The cleanup plan, one of the most ambitious and technically challenging yet attempted in Canada, will be funded with $280-million from the federal government and $120-million from Nova Scotia. More than 45,000 tonnes of sediment contaminated with polychlorinated biphenyls would be removed from the tar ponds and destroyed, probably by incineration.

The rest of the 700,000 tonnes of toxic chemicals that were dumped into the swamp-like area outside Sydney harbour for decades before the steel mill closed in 2001 will be encapsulated in plastic and buried under soil and gravel. Similar sites in the United States have been turned into hiking trails and sports fields.

A dam will be built later this year to prevent contaminants from the ponds from flowing into Sydney harbour.

There are also plans to destroy 25,000 tonnes of tar in a high-temperature incinerator at the coke ovens site and then encapsulate the 72-hectare area and convert it into either a nature area or a golf course.
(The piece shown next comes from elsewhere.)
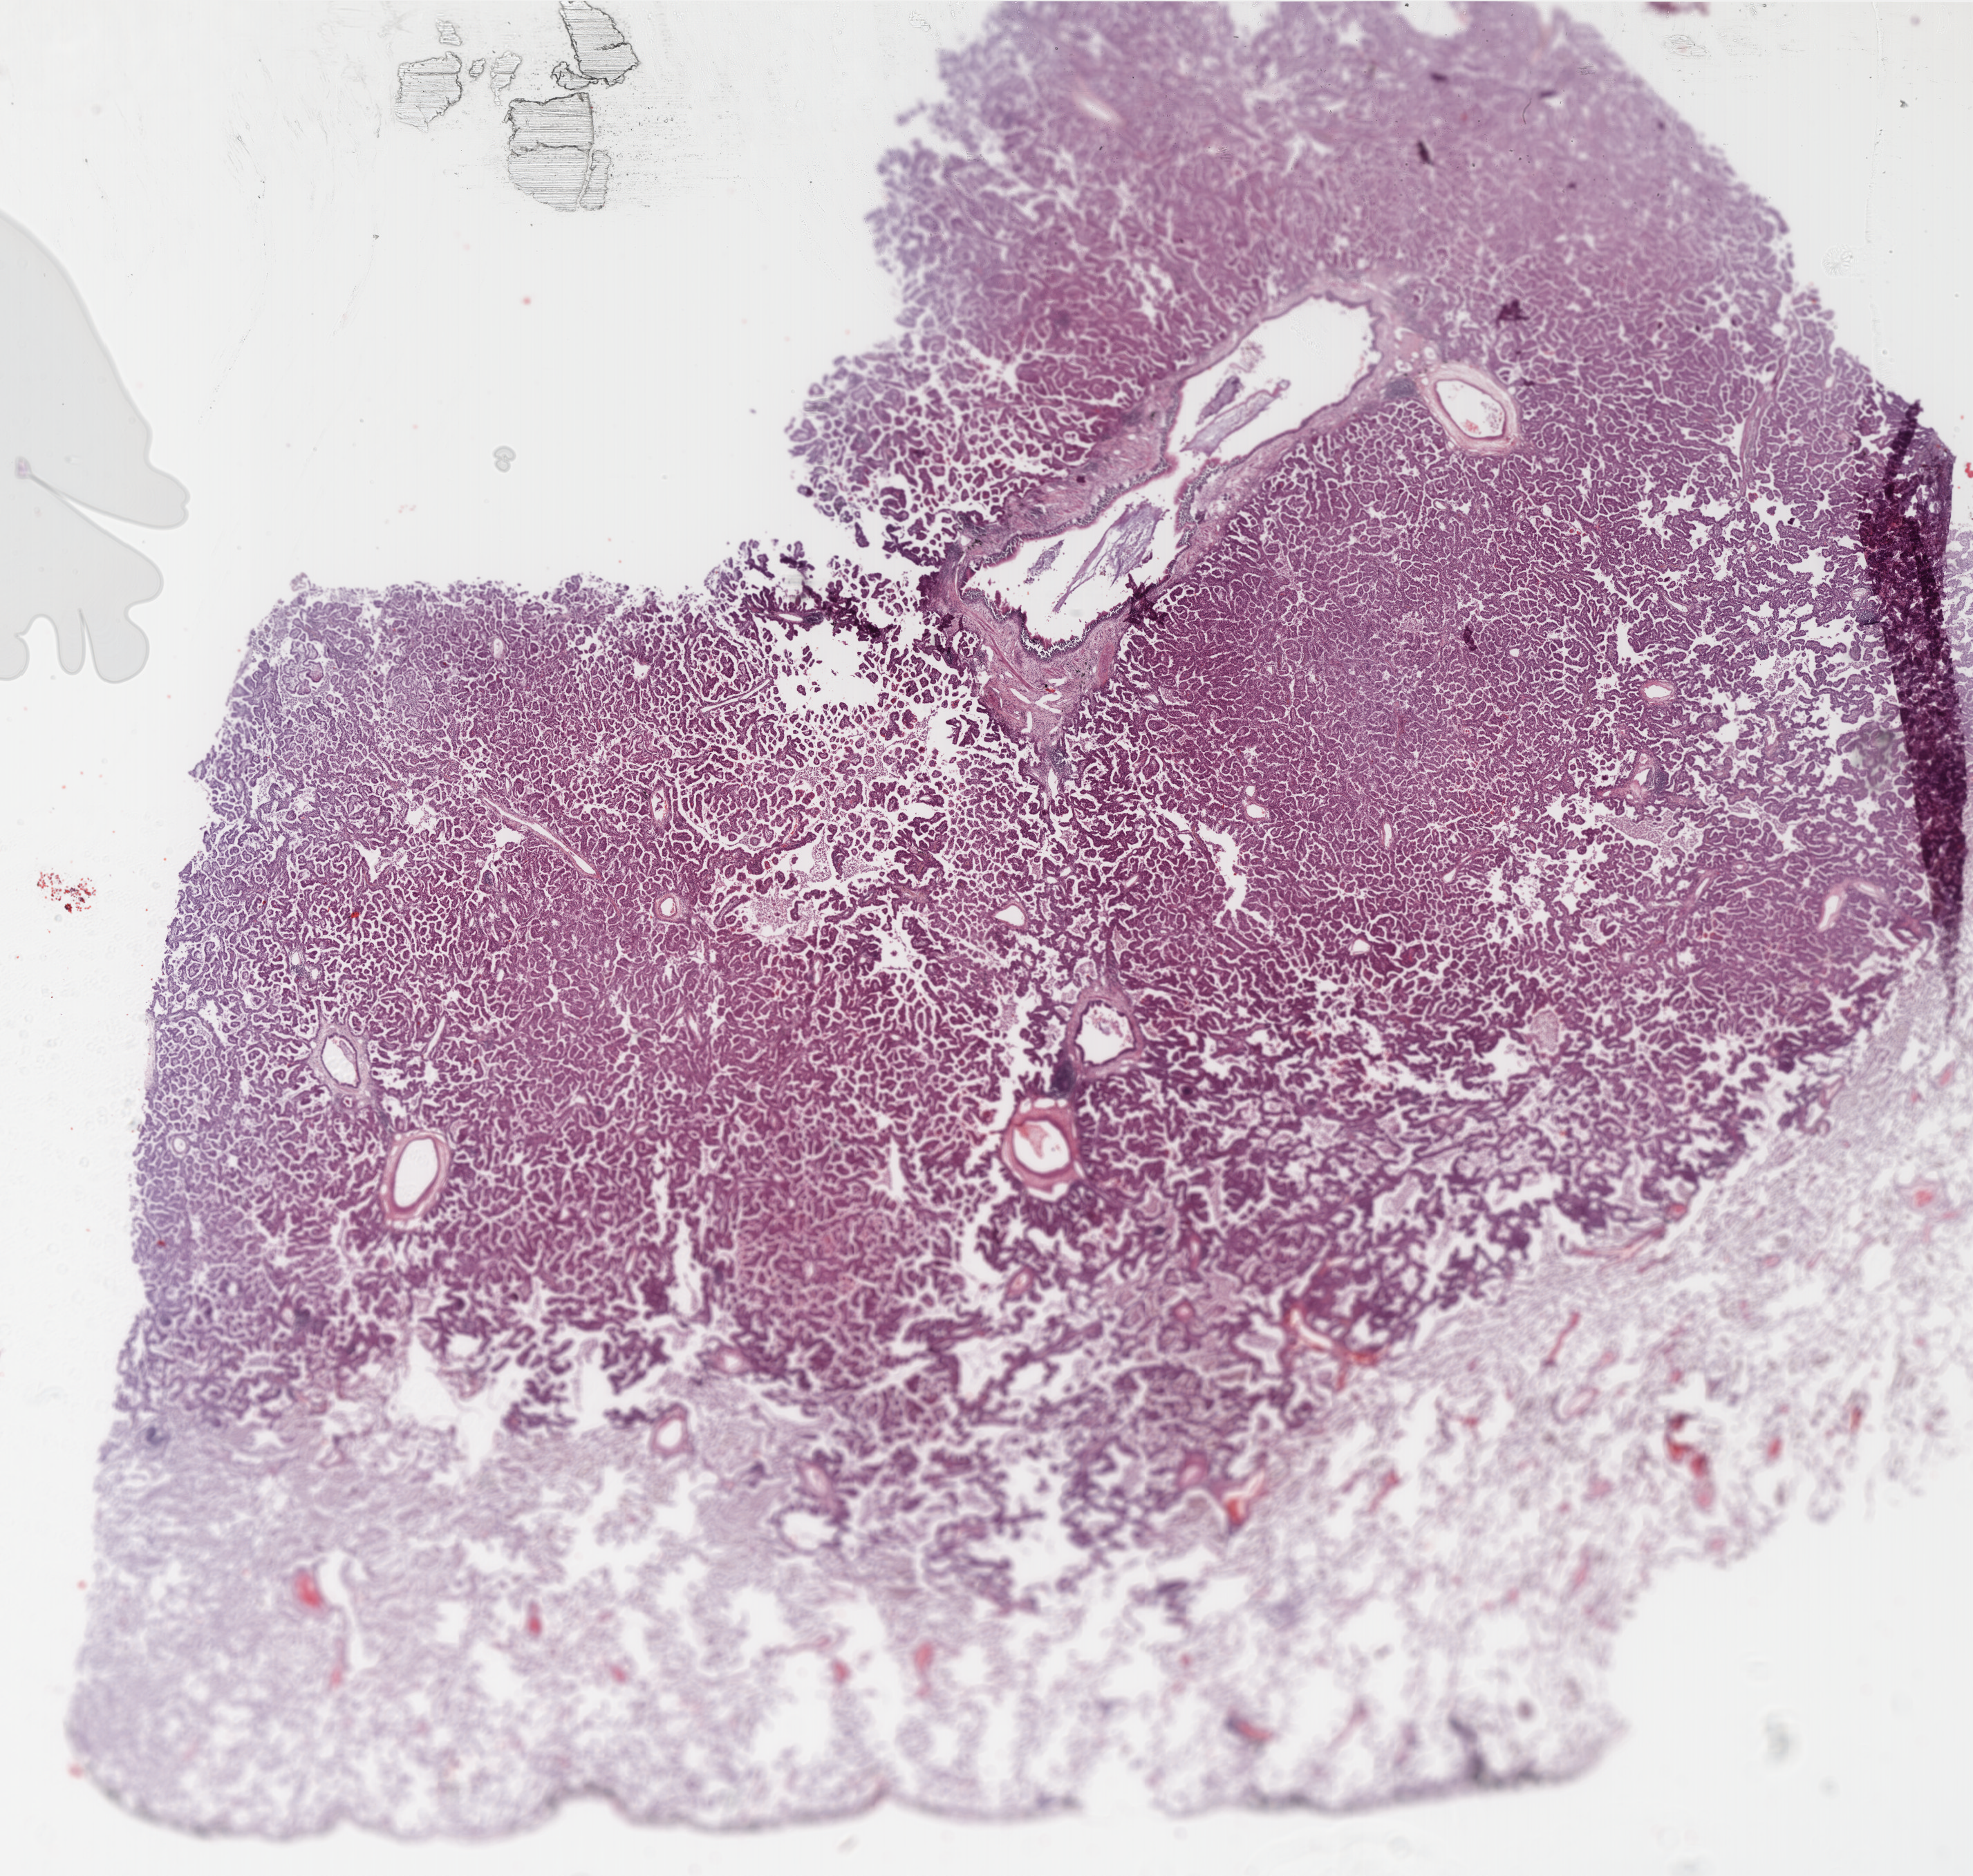
Digitized H&E-stained tissue section (whole slide), a low-resolution overview of the entire scanned area, about 23.0 x 21.9 mm. Formalin-fixed paraffin-embedded (FFPE) diagnostic section. Primary tumour sample from the lung. Male patient; age at initial diagnosis 65 years.
Pathologic diagnosis: Adenocarcinoma with mixed subtypes.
It is not the first attempt to clean up the site. In 1986, Ottawa and the province agreed to spend $34.2-million to dredge the tar ponds and pump the toxic sediment more than 1.5 kilometres to an incinerator and power plant. About $55-million and 10 years later, the project was halted because the incinerator couldn't burn PCBs and there were problems moving the sludge through the pipeline.

In 1996, a $20-million plan by the Nova Scotia government to take slag from the steel mill and bury the tar ponds foundered. At that time, residents next to the coke ovens and tar ponds complained of everything from violent headaches to elevated levels of cancer.

Studies have not established a link between the contaminated areas and levels of cancer and respiratory and heart disease in the Sydney area.